Friday, 9 November 2012

Apple in the PRM blender yet again

Regular readers will recognise that I have been following a Supply Risk Management train of thought for some weeks. Linked with that is a forthcoming debate piece in Public Money and Management - I hope you will find that interesting, particularly those in the public sector.

However, you will also recall that I have been considering the SRM implications for Apple and specifically the iPhone 5 (you can pick you the blog trail here and here). The SRM issues for Apple just don't seem to be going away - today we learn that the Chairman of Foxconn, a strategic supplier, has announced:
"We can't really fulfil Apple's requests. Our shipments are insufficient ... given the huge market demand"
 Shares in Apple have, not surprisingly, fallen!

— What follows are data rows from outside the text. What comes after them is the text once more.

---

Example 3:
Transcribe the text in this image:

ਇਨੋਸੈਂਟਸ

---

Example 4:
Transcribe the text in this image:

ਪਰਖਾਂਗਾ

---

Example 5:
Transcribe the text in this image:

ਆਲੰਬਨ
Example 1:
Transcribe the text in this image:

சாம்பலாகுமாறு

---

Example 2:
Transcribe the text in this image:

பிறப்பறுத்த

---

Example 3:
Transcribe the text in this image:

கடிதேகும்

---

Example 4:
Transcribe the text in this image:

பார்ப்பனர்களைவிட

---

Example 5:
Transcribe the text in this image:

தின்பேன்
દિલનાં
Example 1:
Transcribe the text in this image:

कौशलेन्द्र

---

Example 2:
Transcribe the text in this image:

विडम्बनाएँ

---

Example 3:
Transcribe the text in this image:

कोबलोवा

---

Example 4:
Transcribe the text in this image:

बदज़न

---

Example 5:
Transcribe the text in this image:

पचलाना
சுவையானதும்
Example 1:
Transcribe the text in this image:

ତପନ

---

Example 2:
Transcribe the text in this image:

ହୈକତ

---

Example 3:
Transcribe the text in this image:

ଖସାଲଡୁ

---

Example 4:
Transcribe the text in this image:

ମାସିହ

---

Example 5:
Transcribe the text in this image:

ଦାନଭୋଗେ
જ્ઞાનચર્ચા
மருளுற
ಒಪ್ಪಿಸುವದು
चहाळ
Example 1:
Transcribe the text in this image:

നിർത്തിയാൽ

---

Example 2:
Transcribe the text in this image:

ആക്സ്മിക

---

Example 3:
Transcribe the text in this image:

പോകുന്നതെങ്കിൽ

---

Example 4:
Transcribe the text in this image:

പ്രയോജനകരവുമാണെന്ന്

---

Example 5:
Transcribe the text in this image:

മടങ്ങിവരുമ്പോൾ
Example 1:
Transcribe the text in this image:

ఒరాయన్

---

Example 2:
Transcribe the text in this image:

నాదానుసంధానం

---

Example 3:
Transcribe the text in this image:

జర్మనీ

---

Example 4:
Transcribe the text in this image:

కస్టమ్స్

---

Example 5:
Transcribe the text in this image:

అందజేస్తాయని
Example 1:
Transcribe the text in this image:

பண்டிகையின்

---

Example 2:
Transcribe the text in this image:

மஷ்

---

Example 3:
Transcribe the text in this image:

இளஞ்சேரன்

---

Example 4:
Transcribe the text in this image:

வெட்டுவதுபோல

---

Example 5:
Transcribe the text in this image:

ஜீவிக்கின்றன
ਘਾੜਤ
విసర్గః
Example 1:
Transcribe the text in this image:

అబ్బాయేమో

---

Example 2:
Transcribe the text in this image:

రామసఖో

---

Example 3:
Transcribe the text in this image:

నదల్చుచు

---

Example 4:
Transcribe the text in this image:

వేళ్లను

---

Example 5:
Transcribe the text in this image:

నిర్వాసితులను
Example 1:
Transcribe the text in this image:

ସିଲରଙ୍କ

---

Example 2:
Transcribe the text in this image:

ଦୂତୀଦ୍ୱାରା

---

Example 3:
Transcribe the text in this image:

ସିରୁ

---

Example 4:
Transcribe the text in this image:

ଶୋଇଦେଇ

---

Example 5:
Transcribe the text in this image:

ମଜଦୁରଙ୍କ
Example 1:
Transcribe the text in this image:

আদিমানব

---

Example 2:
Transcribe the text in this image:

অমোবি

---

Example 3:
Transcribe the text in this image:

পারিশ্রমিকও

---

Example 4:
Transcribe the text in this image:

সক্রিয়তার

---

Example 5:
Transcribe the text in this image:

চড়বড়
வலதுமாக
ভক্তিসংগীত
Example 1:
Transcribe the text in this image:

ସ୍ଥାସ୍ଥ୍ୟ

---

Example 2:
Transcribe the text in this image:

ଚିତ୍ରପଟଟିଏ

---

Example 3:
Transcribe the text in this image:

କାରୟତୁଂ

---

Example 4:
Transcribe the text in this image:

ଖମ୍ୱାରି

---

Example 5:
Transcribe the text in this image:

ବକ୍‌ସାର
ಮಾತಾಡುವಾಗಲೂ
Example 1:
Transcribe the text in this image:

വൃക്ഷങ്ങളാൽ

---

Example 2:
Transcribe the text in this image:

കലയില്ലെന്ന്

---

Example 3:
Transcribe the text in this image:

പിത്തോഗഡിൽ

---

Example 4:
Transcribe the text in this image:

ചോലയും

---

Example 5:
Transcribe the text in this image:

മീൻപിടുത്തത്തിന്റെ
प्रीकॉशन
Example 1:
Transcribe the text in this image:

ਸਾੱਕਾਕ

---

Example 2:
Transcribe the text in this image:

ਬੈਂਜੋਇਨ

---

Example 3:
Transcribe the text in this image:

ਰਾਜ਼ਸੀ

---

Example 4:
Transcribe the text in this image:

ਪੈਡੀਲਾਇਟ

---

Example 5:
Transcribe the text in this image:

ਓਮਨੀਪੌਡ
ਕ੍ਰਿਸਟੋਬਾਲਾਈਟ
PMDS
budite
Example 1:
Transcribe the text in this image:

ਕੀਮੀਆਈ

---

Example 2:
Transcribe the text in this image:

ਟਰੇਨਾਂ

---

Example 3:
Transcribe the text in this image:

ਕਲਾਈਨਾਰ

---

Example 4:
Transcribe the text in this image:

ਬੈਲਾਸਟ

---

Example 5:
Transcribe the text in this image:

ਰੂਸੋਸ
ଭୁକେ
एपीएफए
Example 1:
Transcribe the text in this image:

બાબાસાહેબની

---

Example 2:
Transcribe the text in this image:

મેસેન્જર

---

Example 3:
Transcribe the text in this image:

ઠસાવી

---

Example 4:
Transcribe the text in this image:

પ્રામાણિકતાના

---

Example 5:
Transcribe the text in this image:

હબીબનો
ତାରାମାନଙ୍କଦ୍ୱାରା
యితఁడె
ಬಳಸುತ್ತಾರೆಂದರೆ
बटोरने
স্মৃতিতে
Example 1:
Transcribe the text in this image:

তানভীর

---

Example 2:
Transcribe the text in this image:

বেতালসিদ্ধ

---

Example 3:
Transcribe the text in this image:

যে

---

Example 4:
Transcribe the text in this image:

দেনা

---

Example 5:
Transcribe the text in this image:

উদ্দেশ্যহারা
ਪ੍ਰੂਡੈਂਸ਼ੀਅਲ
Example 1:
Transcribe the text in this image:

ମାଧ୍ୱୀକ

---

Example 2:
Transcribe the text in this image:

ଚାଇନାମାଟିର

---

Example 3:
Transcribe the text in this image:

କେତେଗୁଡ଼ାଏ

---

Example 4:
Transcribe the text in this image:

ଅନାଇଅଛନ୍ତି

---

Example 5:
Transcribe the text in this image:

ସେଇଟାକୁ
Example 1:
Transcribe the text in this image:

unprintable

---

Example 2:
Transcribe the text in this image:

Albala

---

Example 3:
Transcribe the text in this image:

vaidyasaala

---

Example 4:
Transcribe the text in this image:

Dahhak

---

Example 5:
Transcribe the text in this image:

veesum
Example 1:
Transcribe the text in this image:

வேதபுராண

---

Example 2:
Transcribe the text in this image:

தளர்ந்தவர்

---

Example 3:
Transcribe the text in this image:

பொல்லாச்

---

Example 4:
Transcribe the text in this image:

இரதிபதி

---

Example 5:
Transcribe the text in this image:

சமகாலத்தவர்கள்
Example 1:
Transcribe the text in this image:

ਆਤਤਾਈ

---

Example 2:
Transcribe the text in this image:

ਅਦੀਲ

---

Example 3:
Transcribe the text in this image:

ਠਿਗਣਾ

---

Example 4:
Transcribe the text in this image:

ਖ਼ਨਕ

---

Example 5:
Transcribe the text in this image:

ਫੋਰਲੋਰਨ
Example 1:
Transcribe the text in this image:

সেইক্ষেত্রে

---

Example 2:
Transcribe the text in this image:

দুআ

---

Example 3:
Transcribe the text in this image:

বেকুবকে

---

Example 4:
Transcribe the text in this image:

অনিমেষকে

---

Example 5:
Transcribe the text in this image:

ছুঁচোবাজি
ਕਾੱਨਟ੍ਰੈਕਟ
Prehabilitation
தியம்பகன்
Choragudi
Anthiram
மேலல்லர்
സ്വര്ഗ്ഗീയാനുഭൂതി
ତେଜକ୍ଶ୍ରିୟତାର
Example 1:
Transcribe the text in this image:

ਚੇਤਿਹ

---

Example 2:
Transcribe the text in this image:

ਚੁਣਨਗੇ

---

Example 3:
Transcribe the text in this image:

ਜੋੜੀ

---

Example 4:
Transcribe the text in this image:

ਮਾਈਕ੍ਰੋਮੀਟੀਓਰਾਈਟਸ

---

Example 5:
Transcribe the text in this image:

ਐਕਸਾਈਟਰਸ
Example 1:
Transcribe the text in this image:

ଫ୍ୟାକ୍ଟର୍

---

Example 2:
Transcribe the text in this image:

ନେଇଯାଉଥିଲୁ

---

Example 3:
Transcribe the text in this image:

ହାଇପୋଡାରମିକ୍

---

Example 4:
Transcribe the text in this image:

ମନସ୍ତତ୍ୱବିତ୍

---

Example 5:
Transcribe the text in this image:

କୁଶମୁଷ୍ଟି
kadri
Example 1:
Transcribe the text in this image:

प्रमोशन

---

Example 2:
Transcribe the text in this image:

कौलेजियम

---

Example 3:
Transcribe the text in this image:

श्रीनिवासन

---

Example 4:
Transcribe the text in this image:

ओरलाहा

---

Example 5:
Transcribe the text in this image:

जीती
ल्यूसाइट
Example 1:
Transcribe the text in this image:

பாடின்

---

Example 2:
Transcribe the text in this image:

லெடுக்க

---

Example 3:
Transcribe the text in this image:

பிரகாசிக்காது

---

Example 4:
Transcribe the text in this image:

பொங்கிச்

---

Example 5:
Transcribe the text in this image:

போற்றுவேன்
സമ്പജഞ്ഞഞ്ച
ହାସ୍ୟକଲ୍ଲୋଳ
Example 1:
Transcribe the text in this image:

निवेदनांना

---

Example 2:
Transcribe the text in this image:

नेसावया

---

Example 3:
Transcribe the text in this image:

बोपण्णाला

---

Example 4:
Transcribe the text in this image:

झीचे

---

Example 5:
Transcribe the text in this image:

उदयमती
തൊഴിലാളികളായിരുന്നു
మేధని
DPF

Meanwhile what will happen with the supply chains and shares of Sony and Nokia?  Have they alternative sources of supply? Who, in the customer pecking order, will Foxconn favour in terms of customer preference?  How will the various buyers, who compete in the marketplace and supply chain, have positioned themselves as preferred customer?  Which of the competitors has best positioned themselves in terms of SRM? While some believe that Foxconn has excess capacity elsewhere, what due diligence was completed on the basis of potential aggregated demand?

This is a fascinating saga which has implications right throughout the mobile technology world, but the lessons learnt should ring out for all CPOs.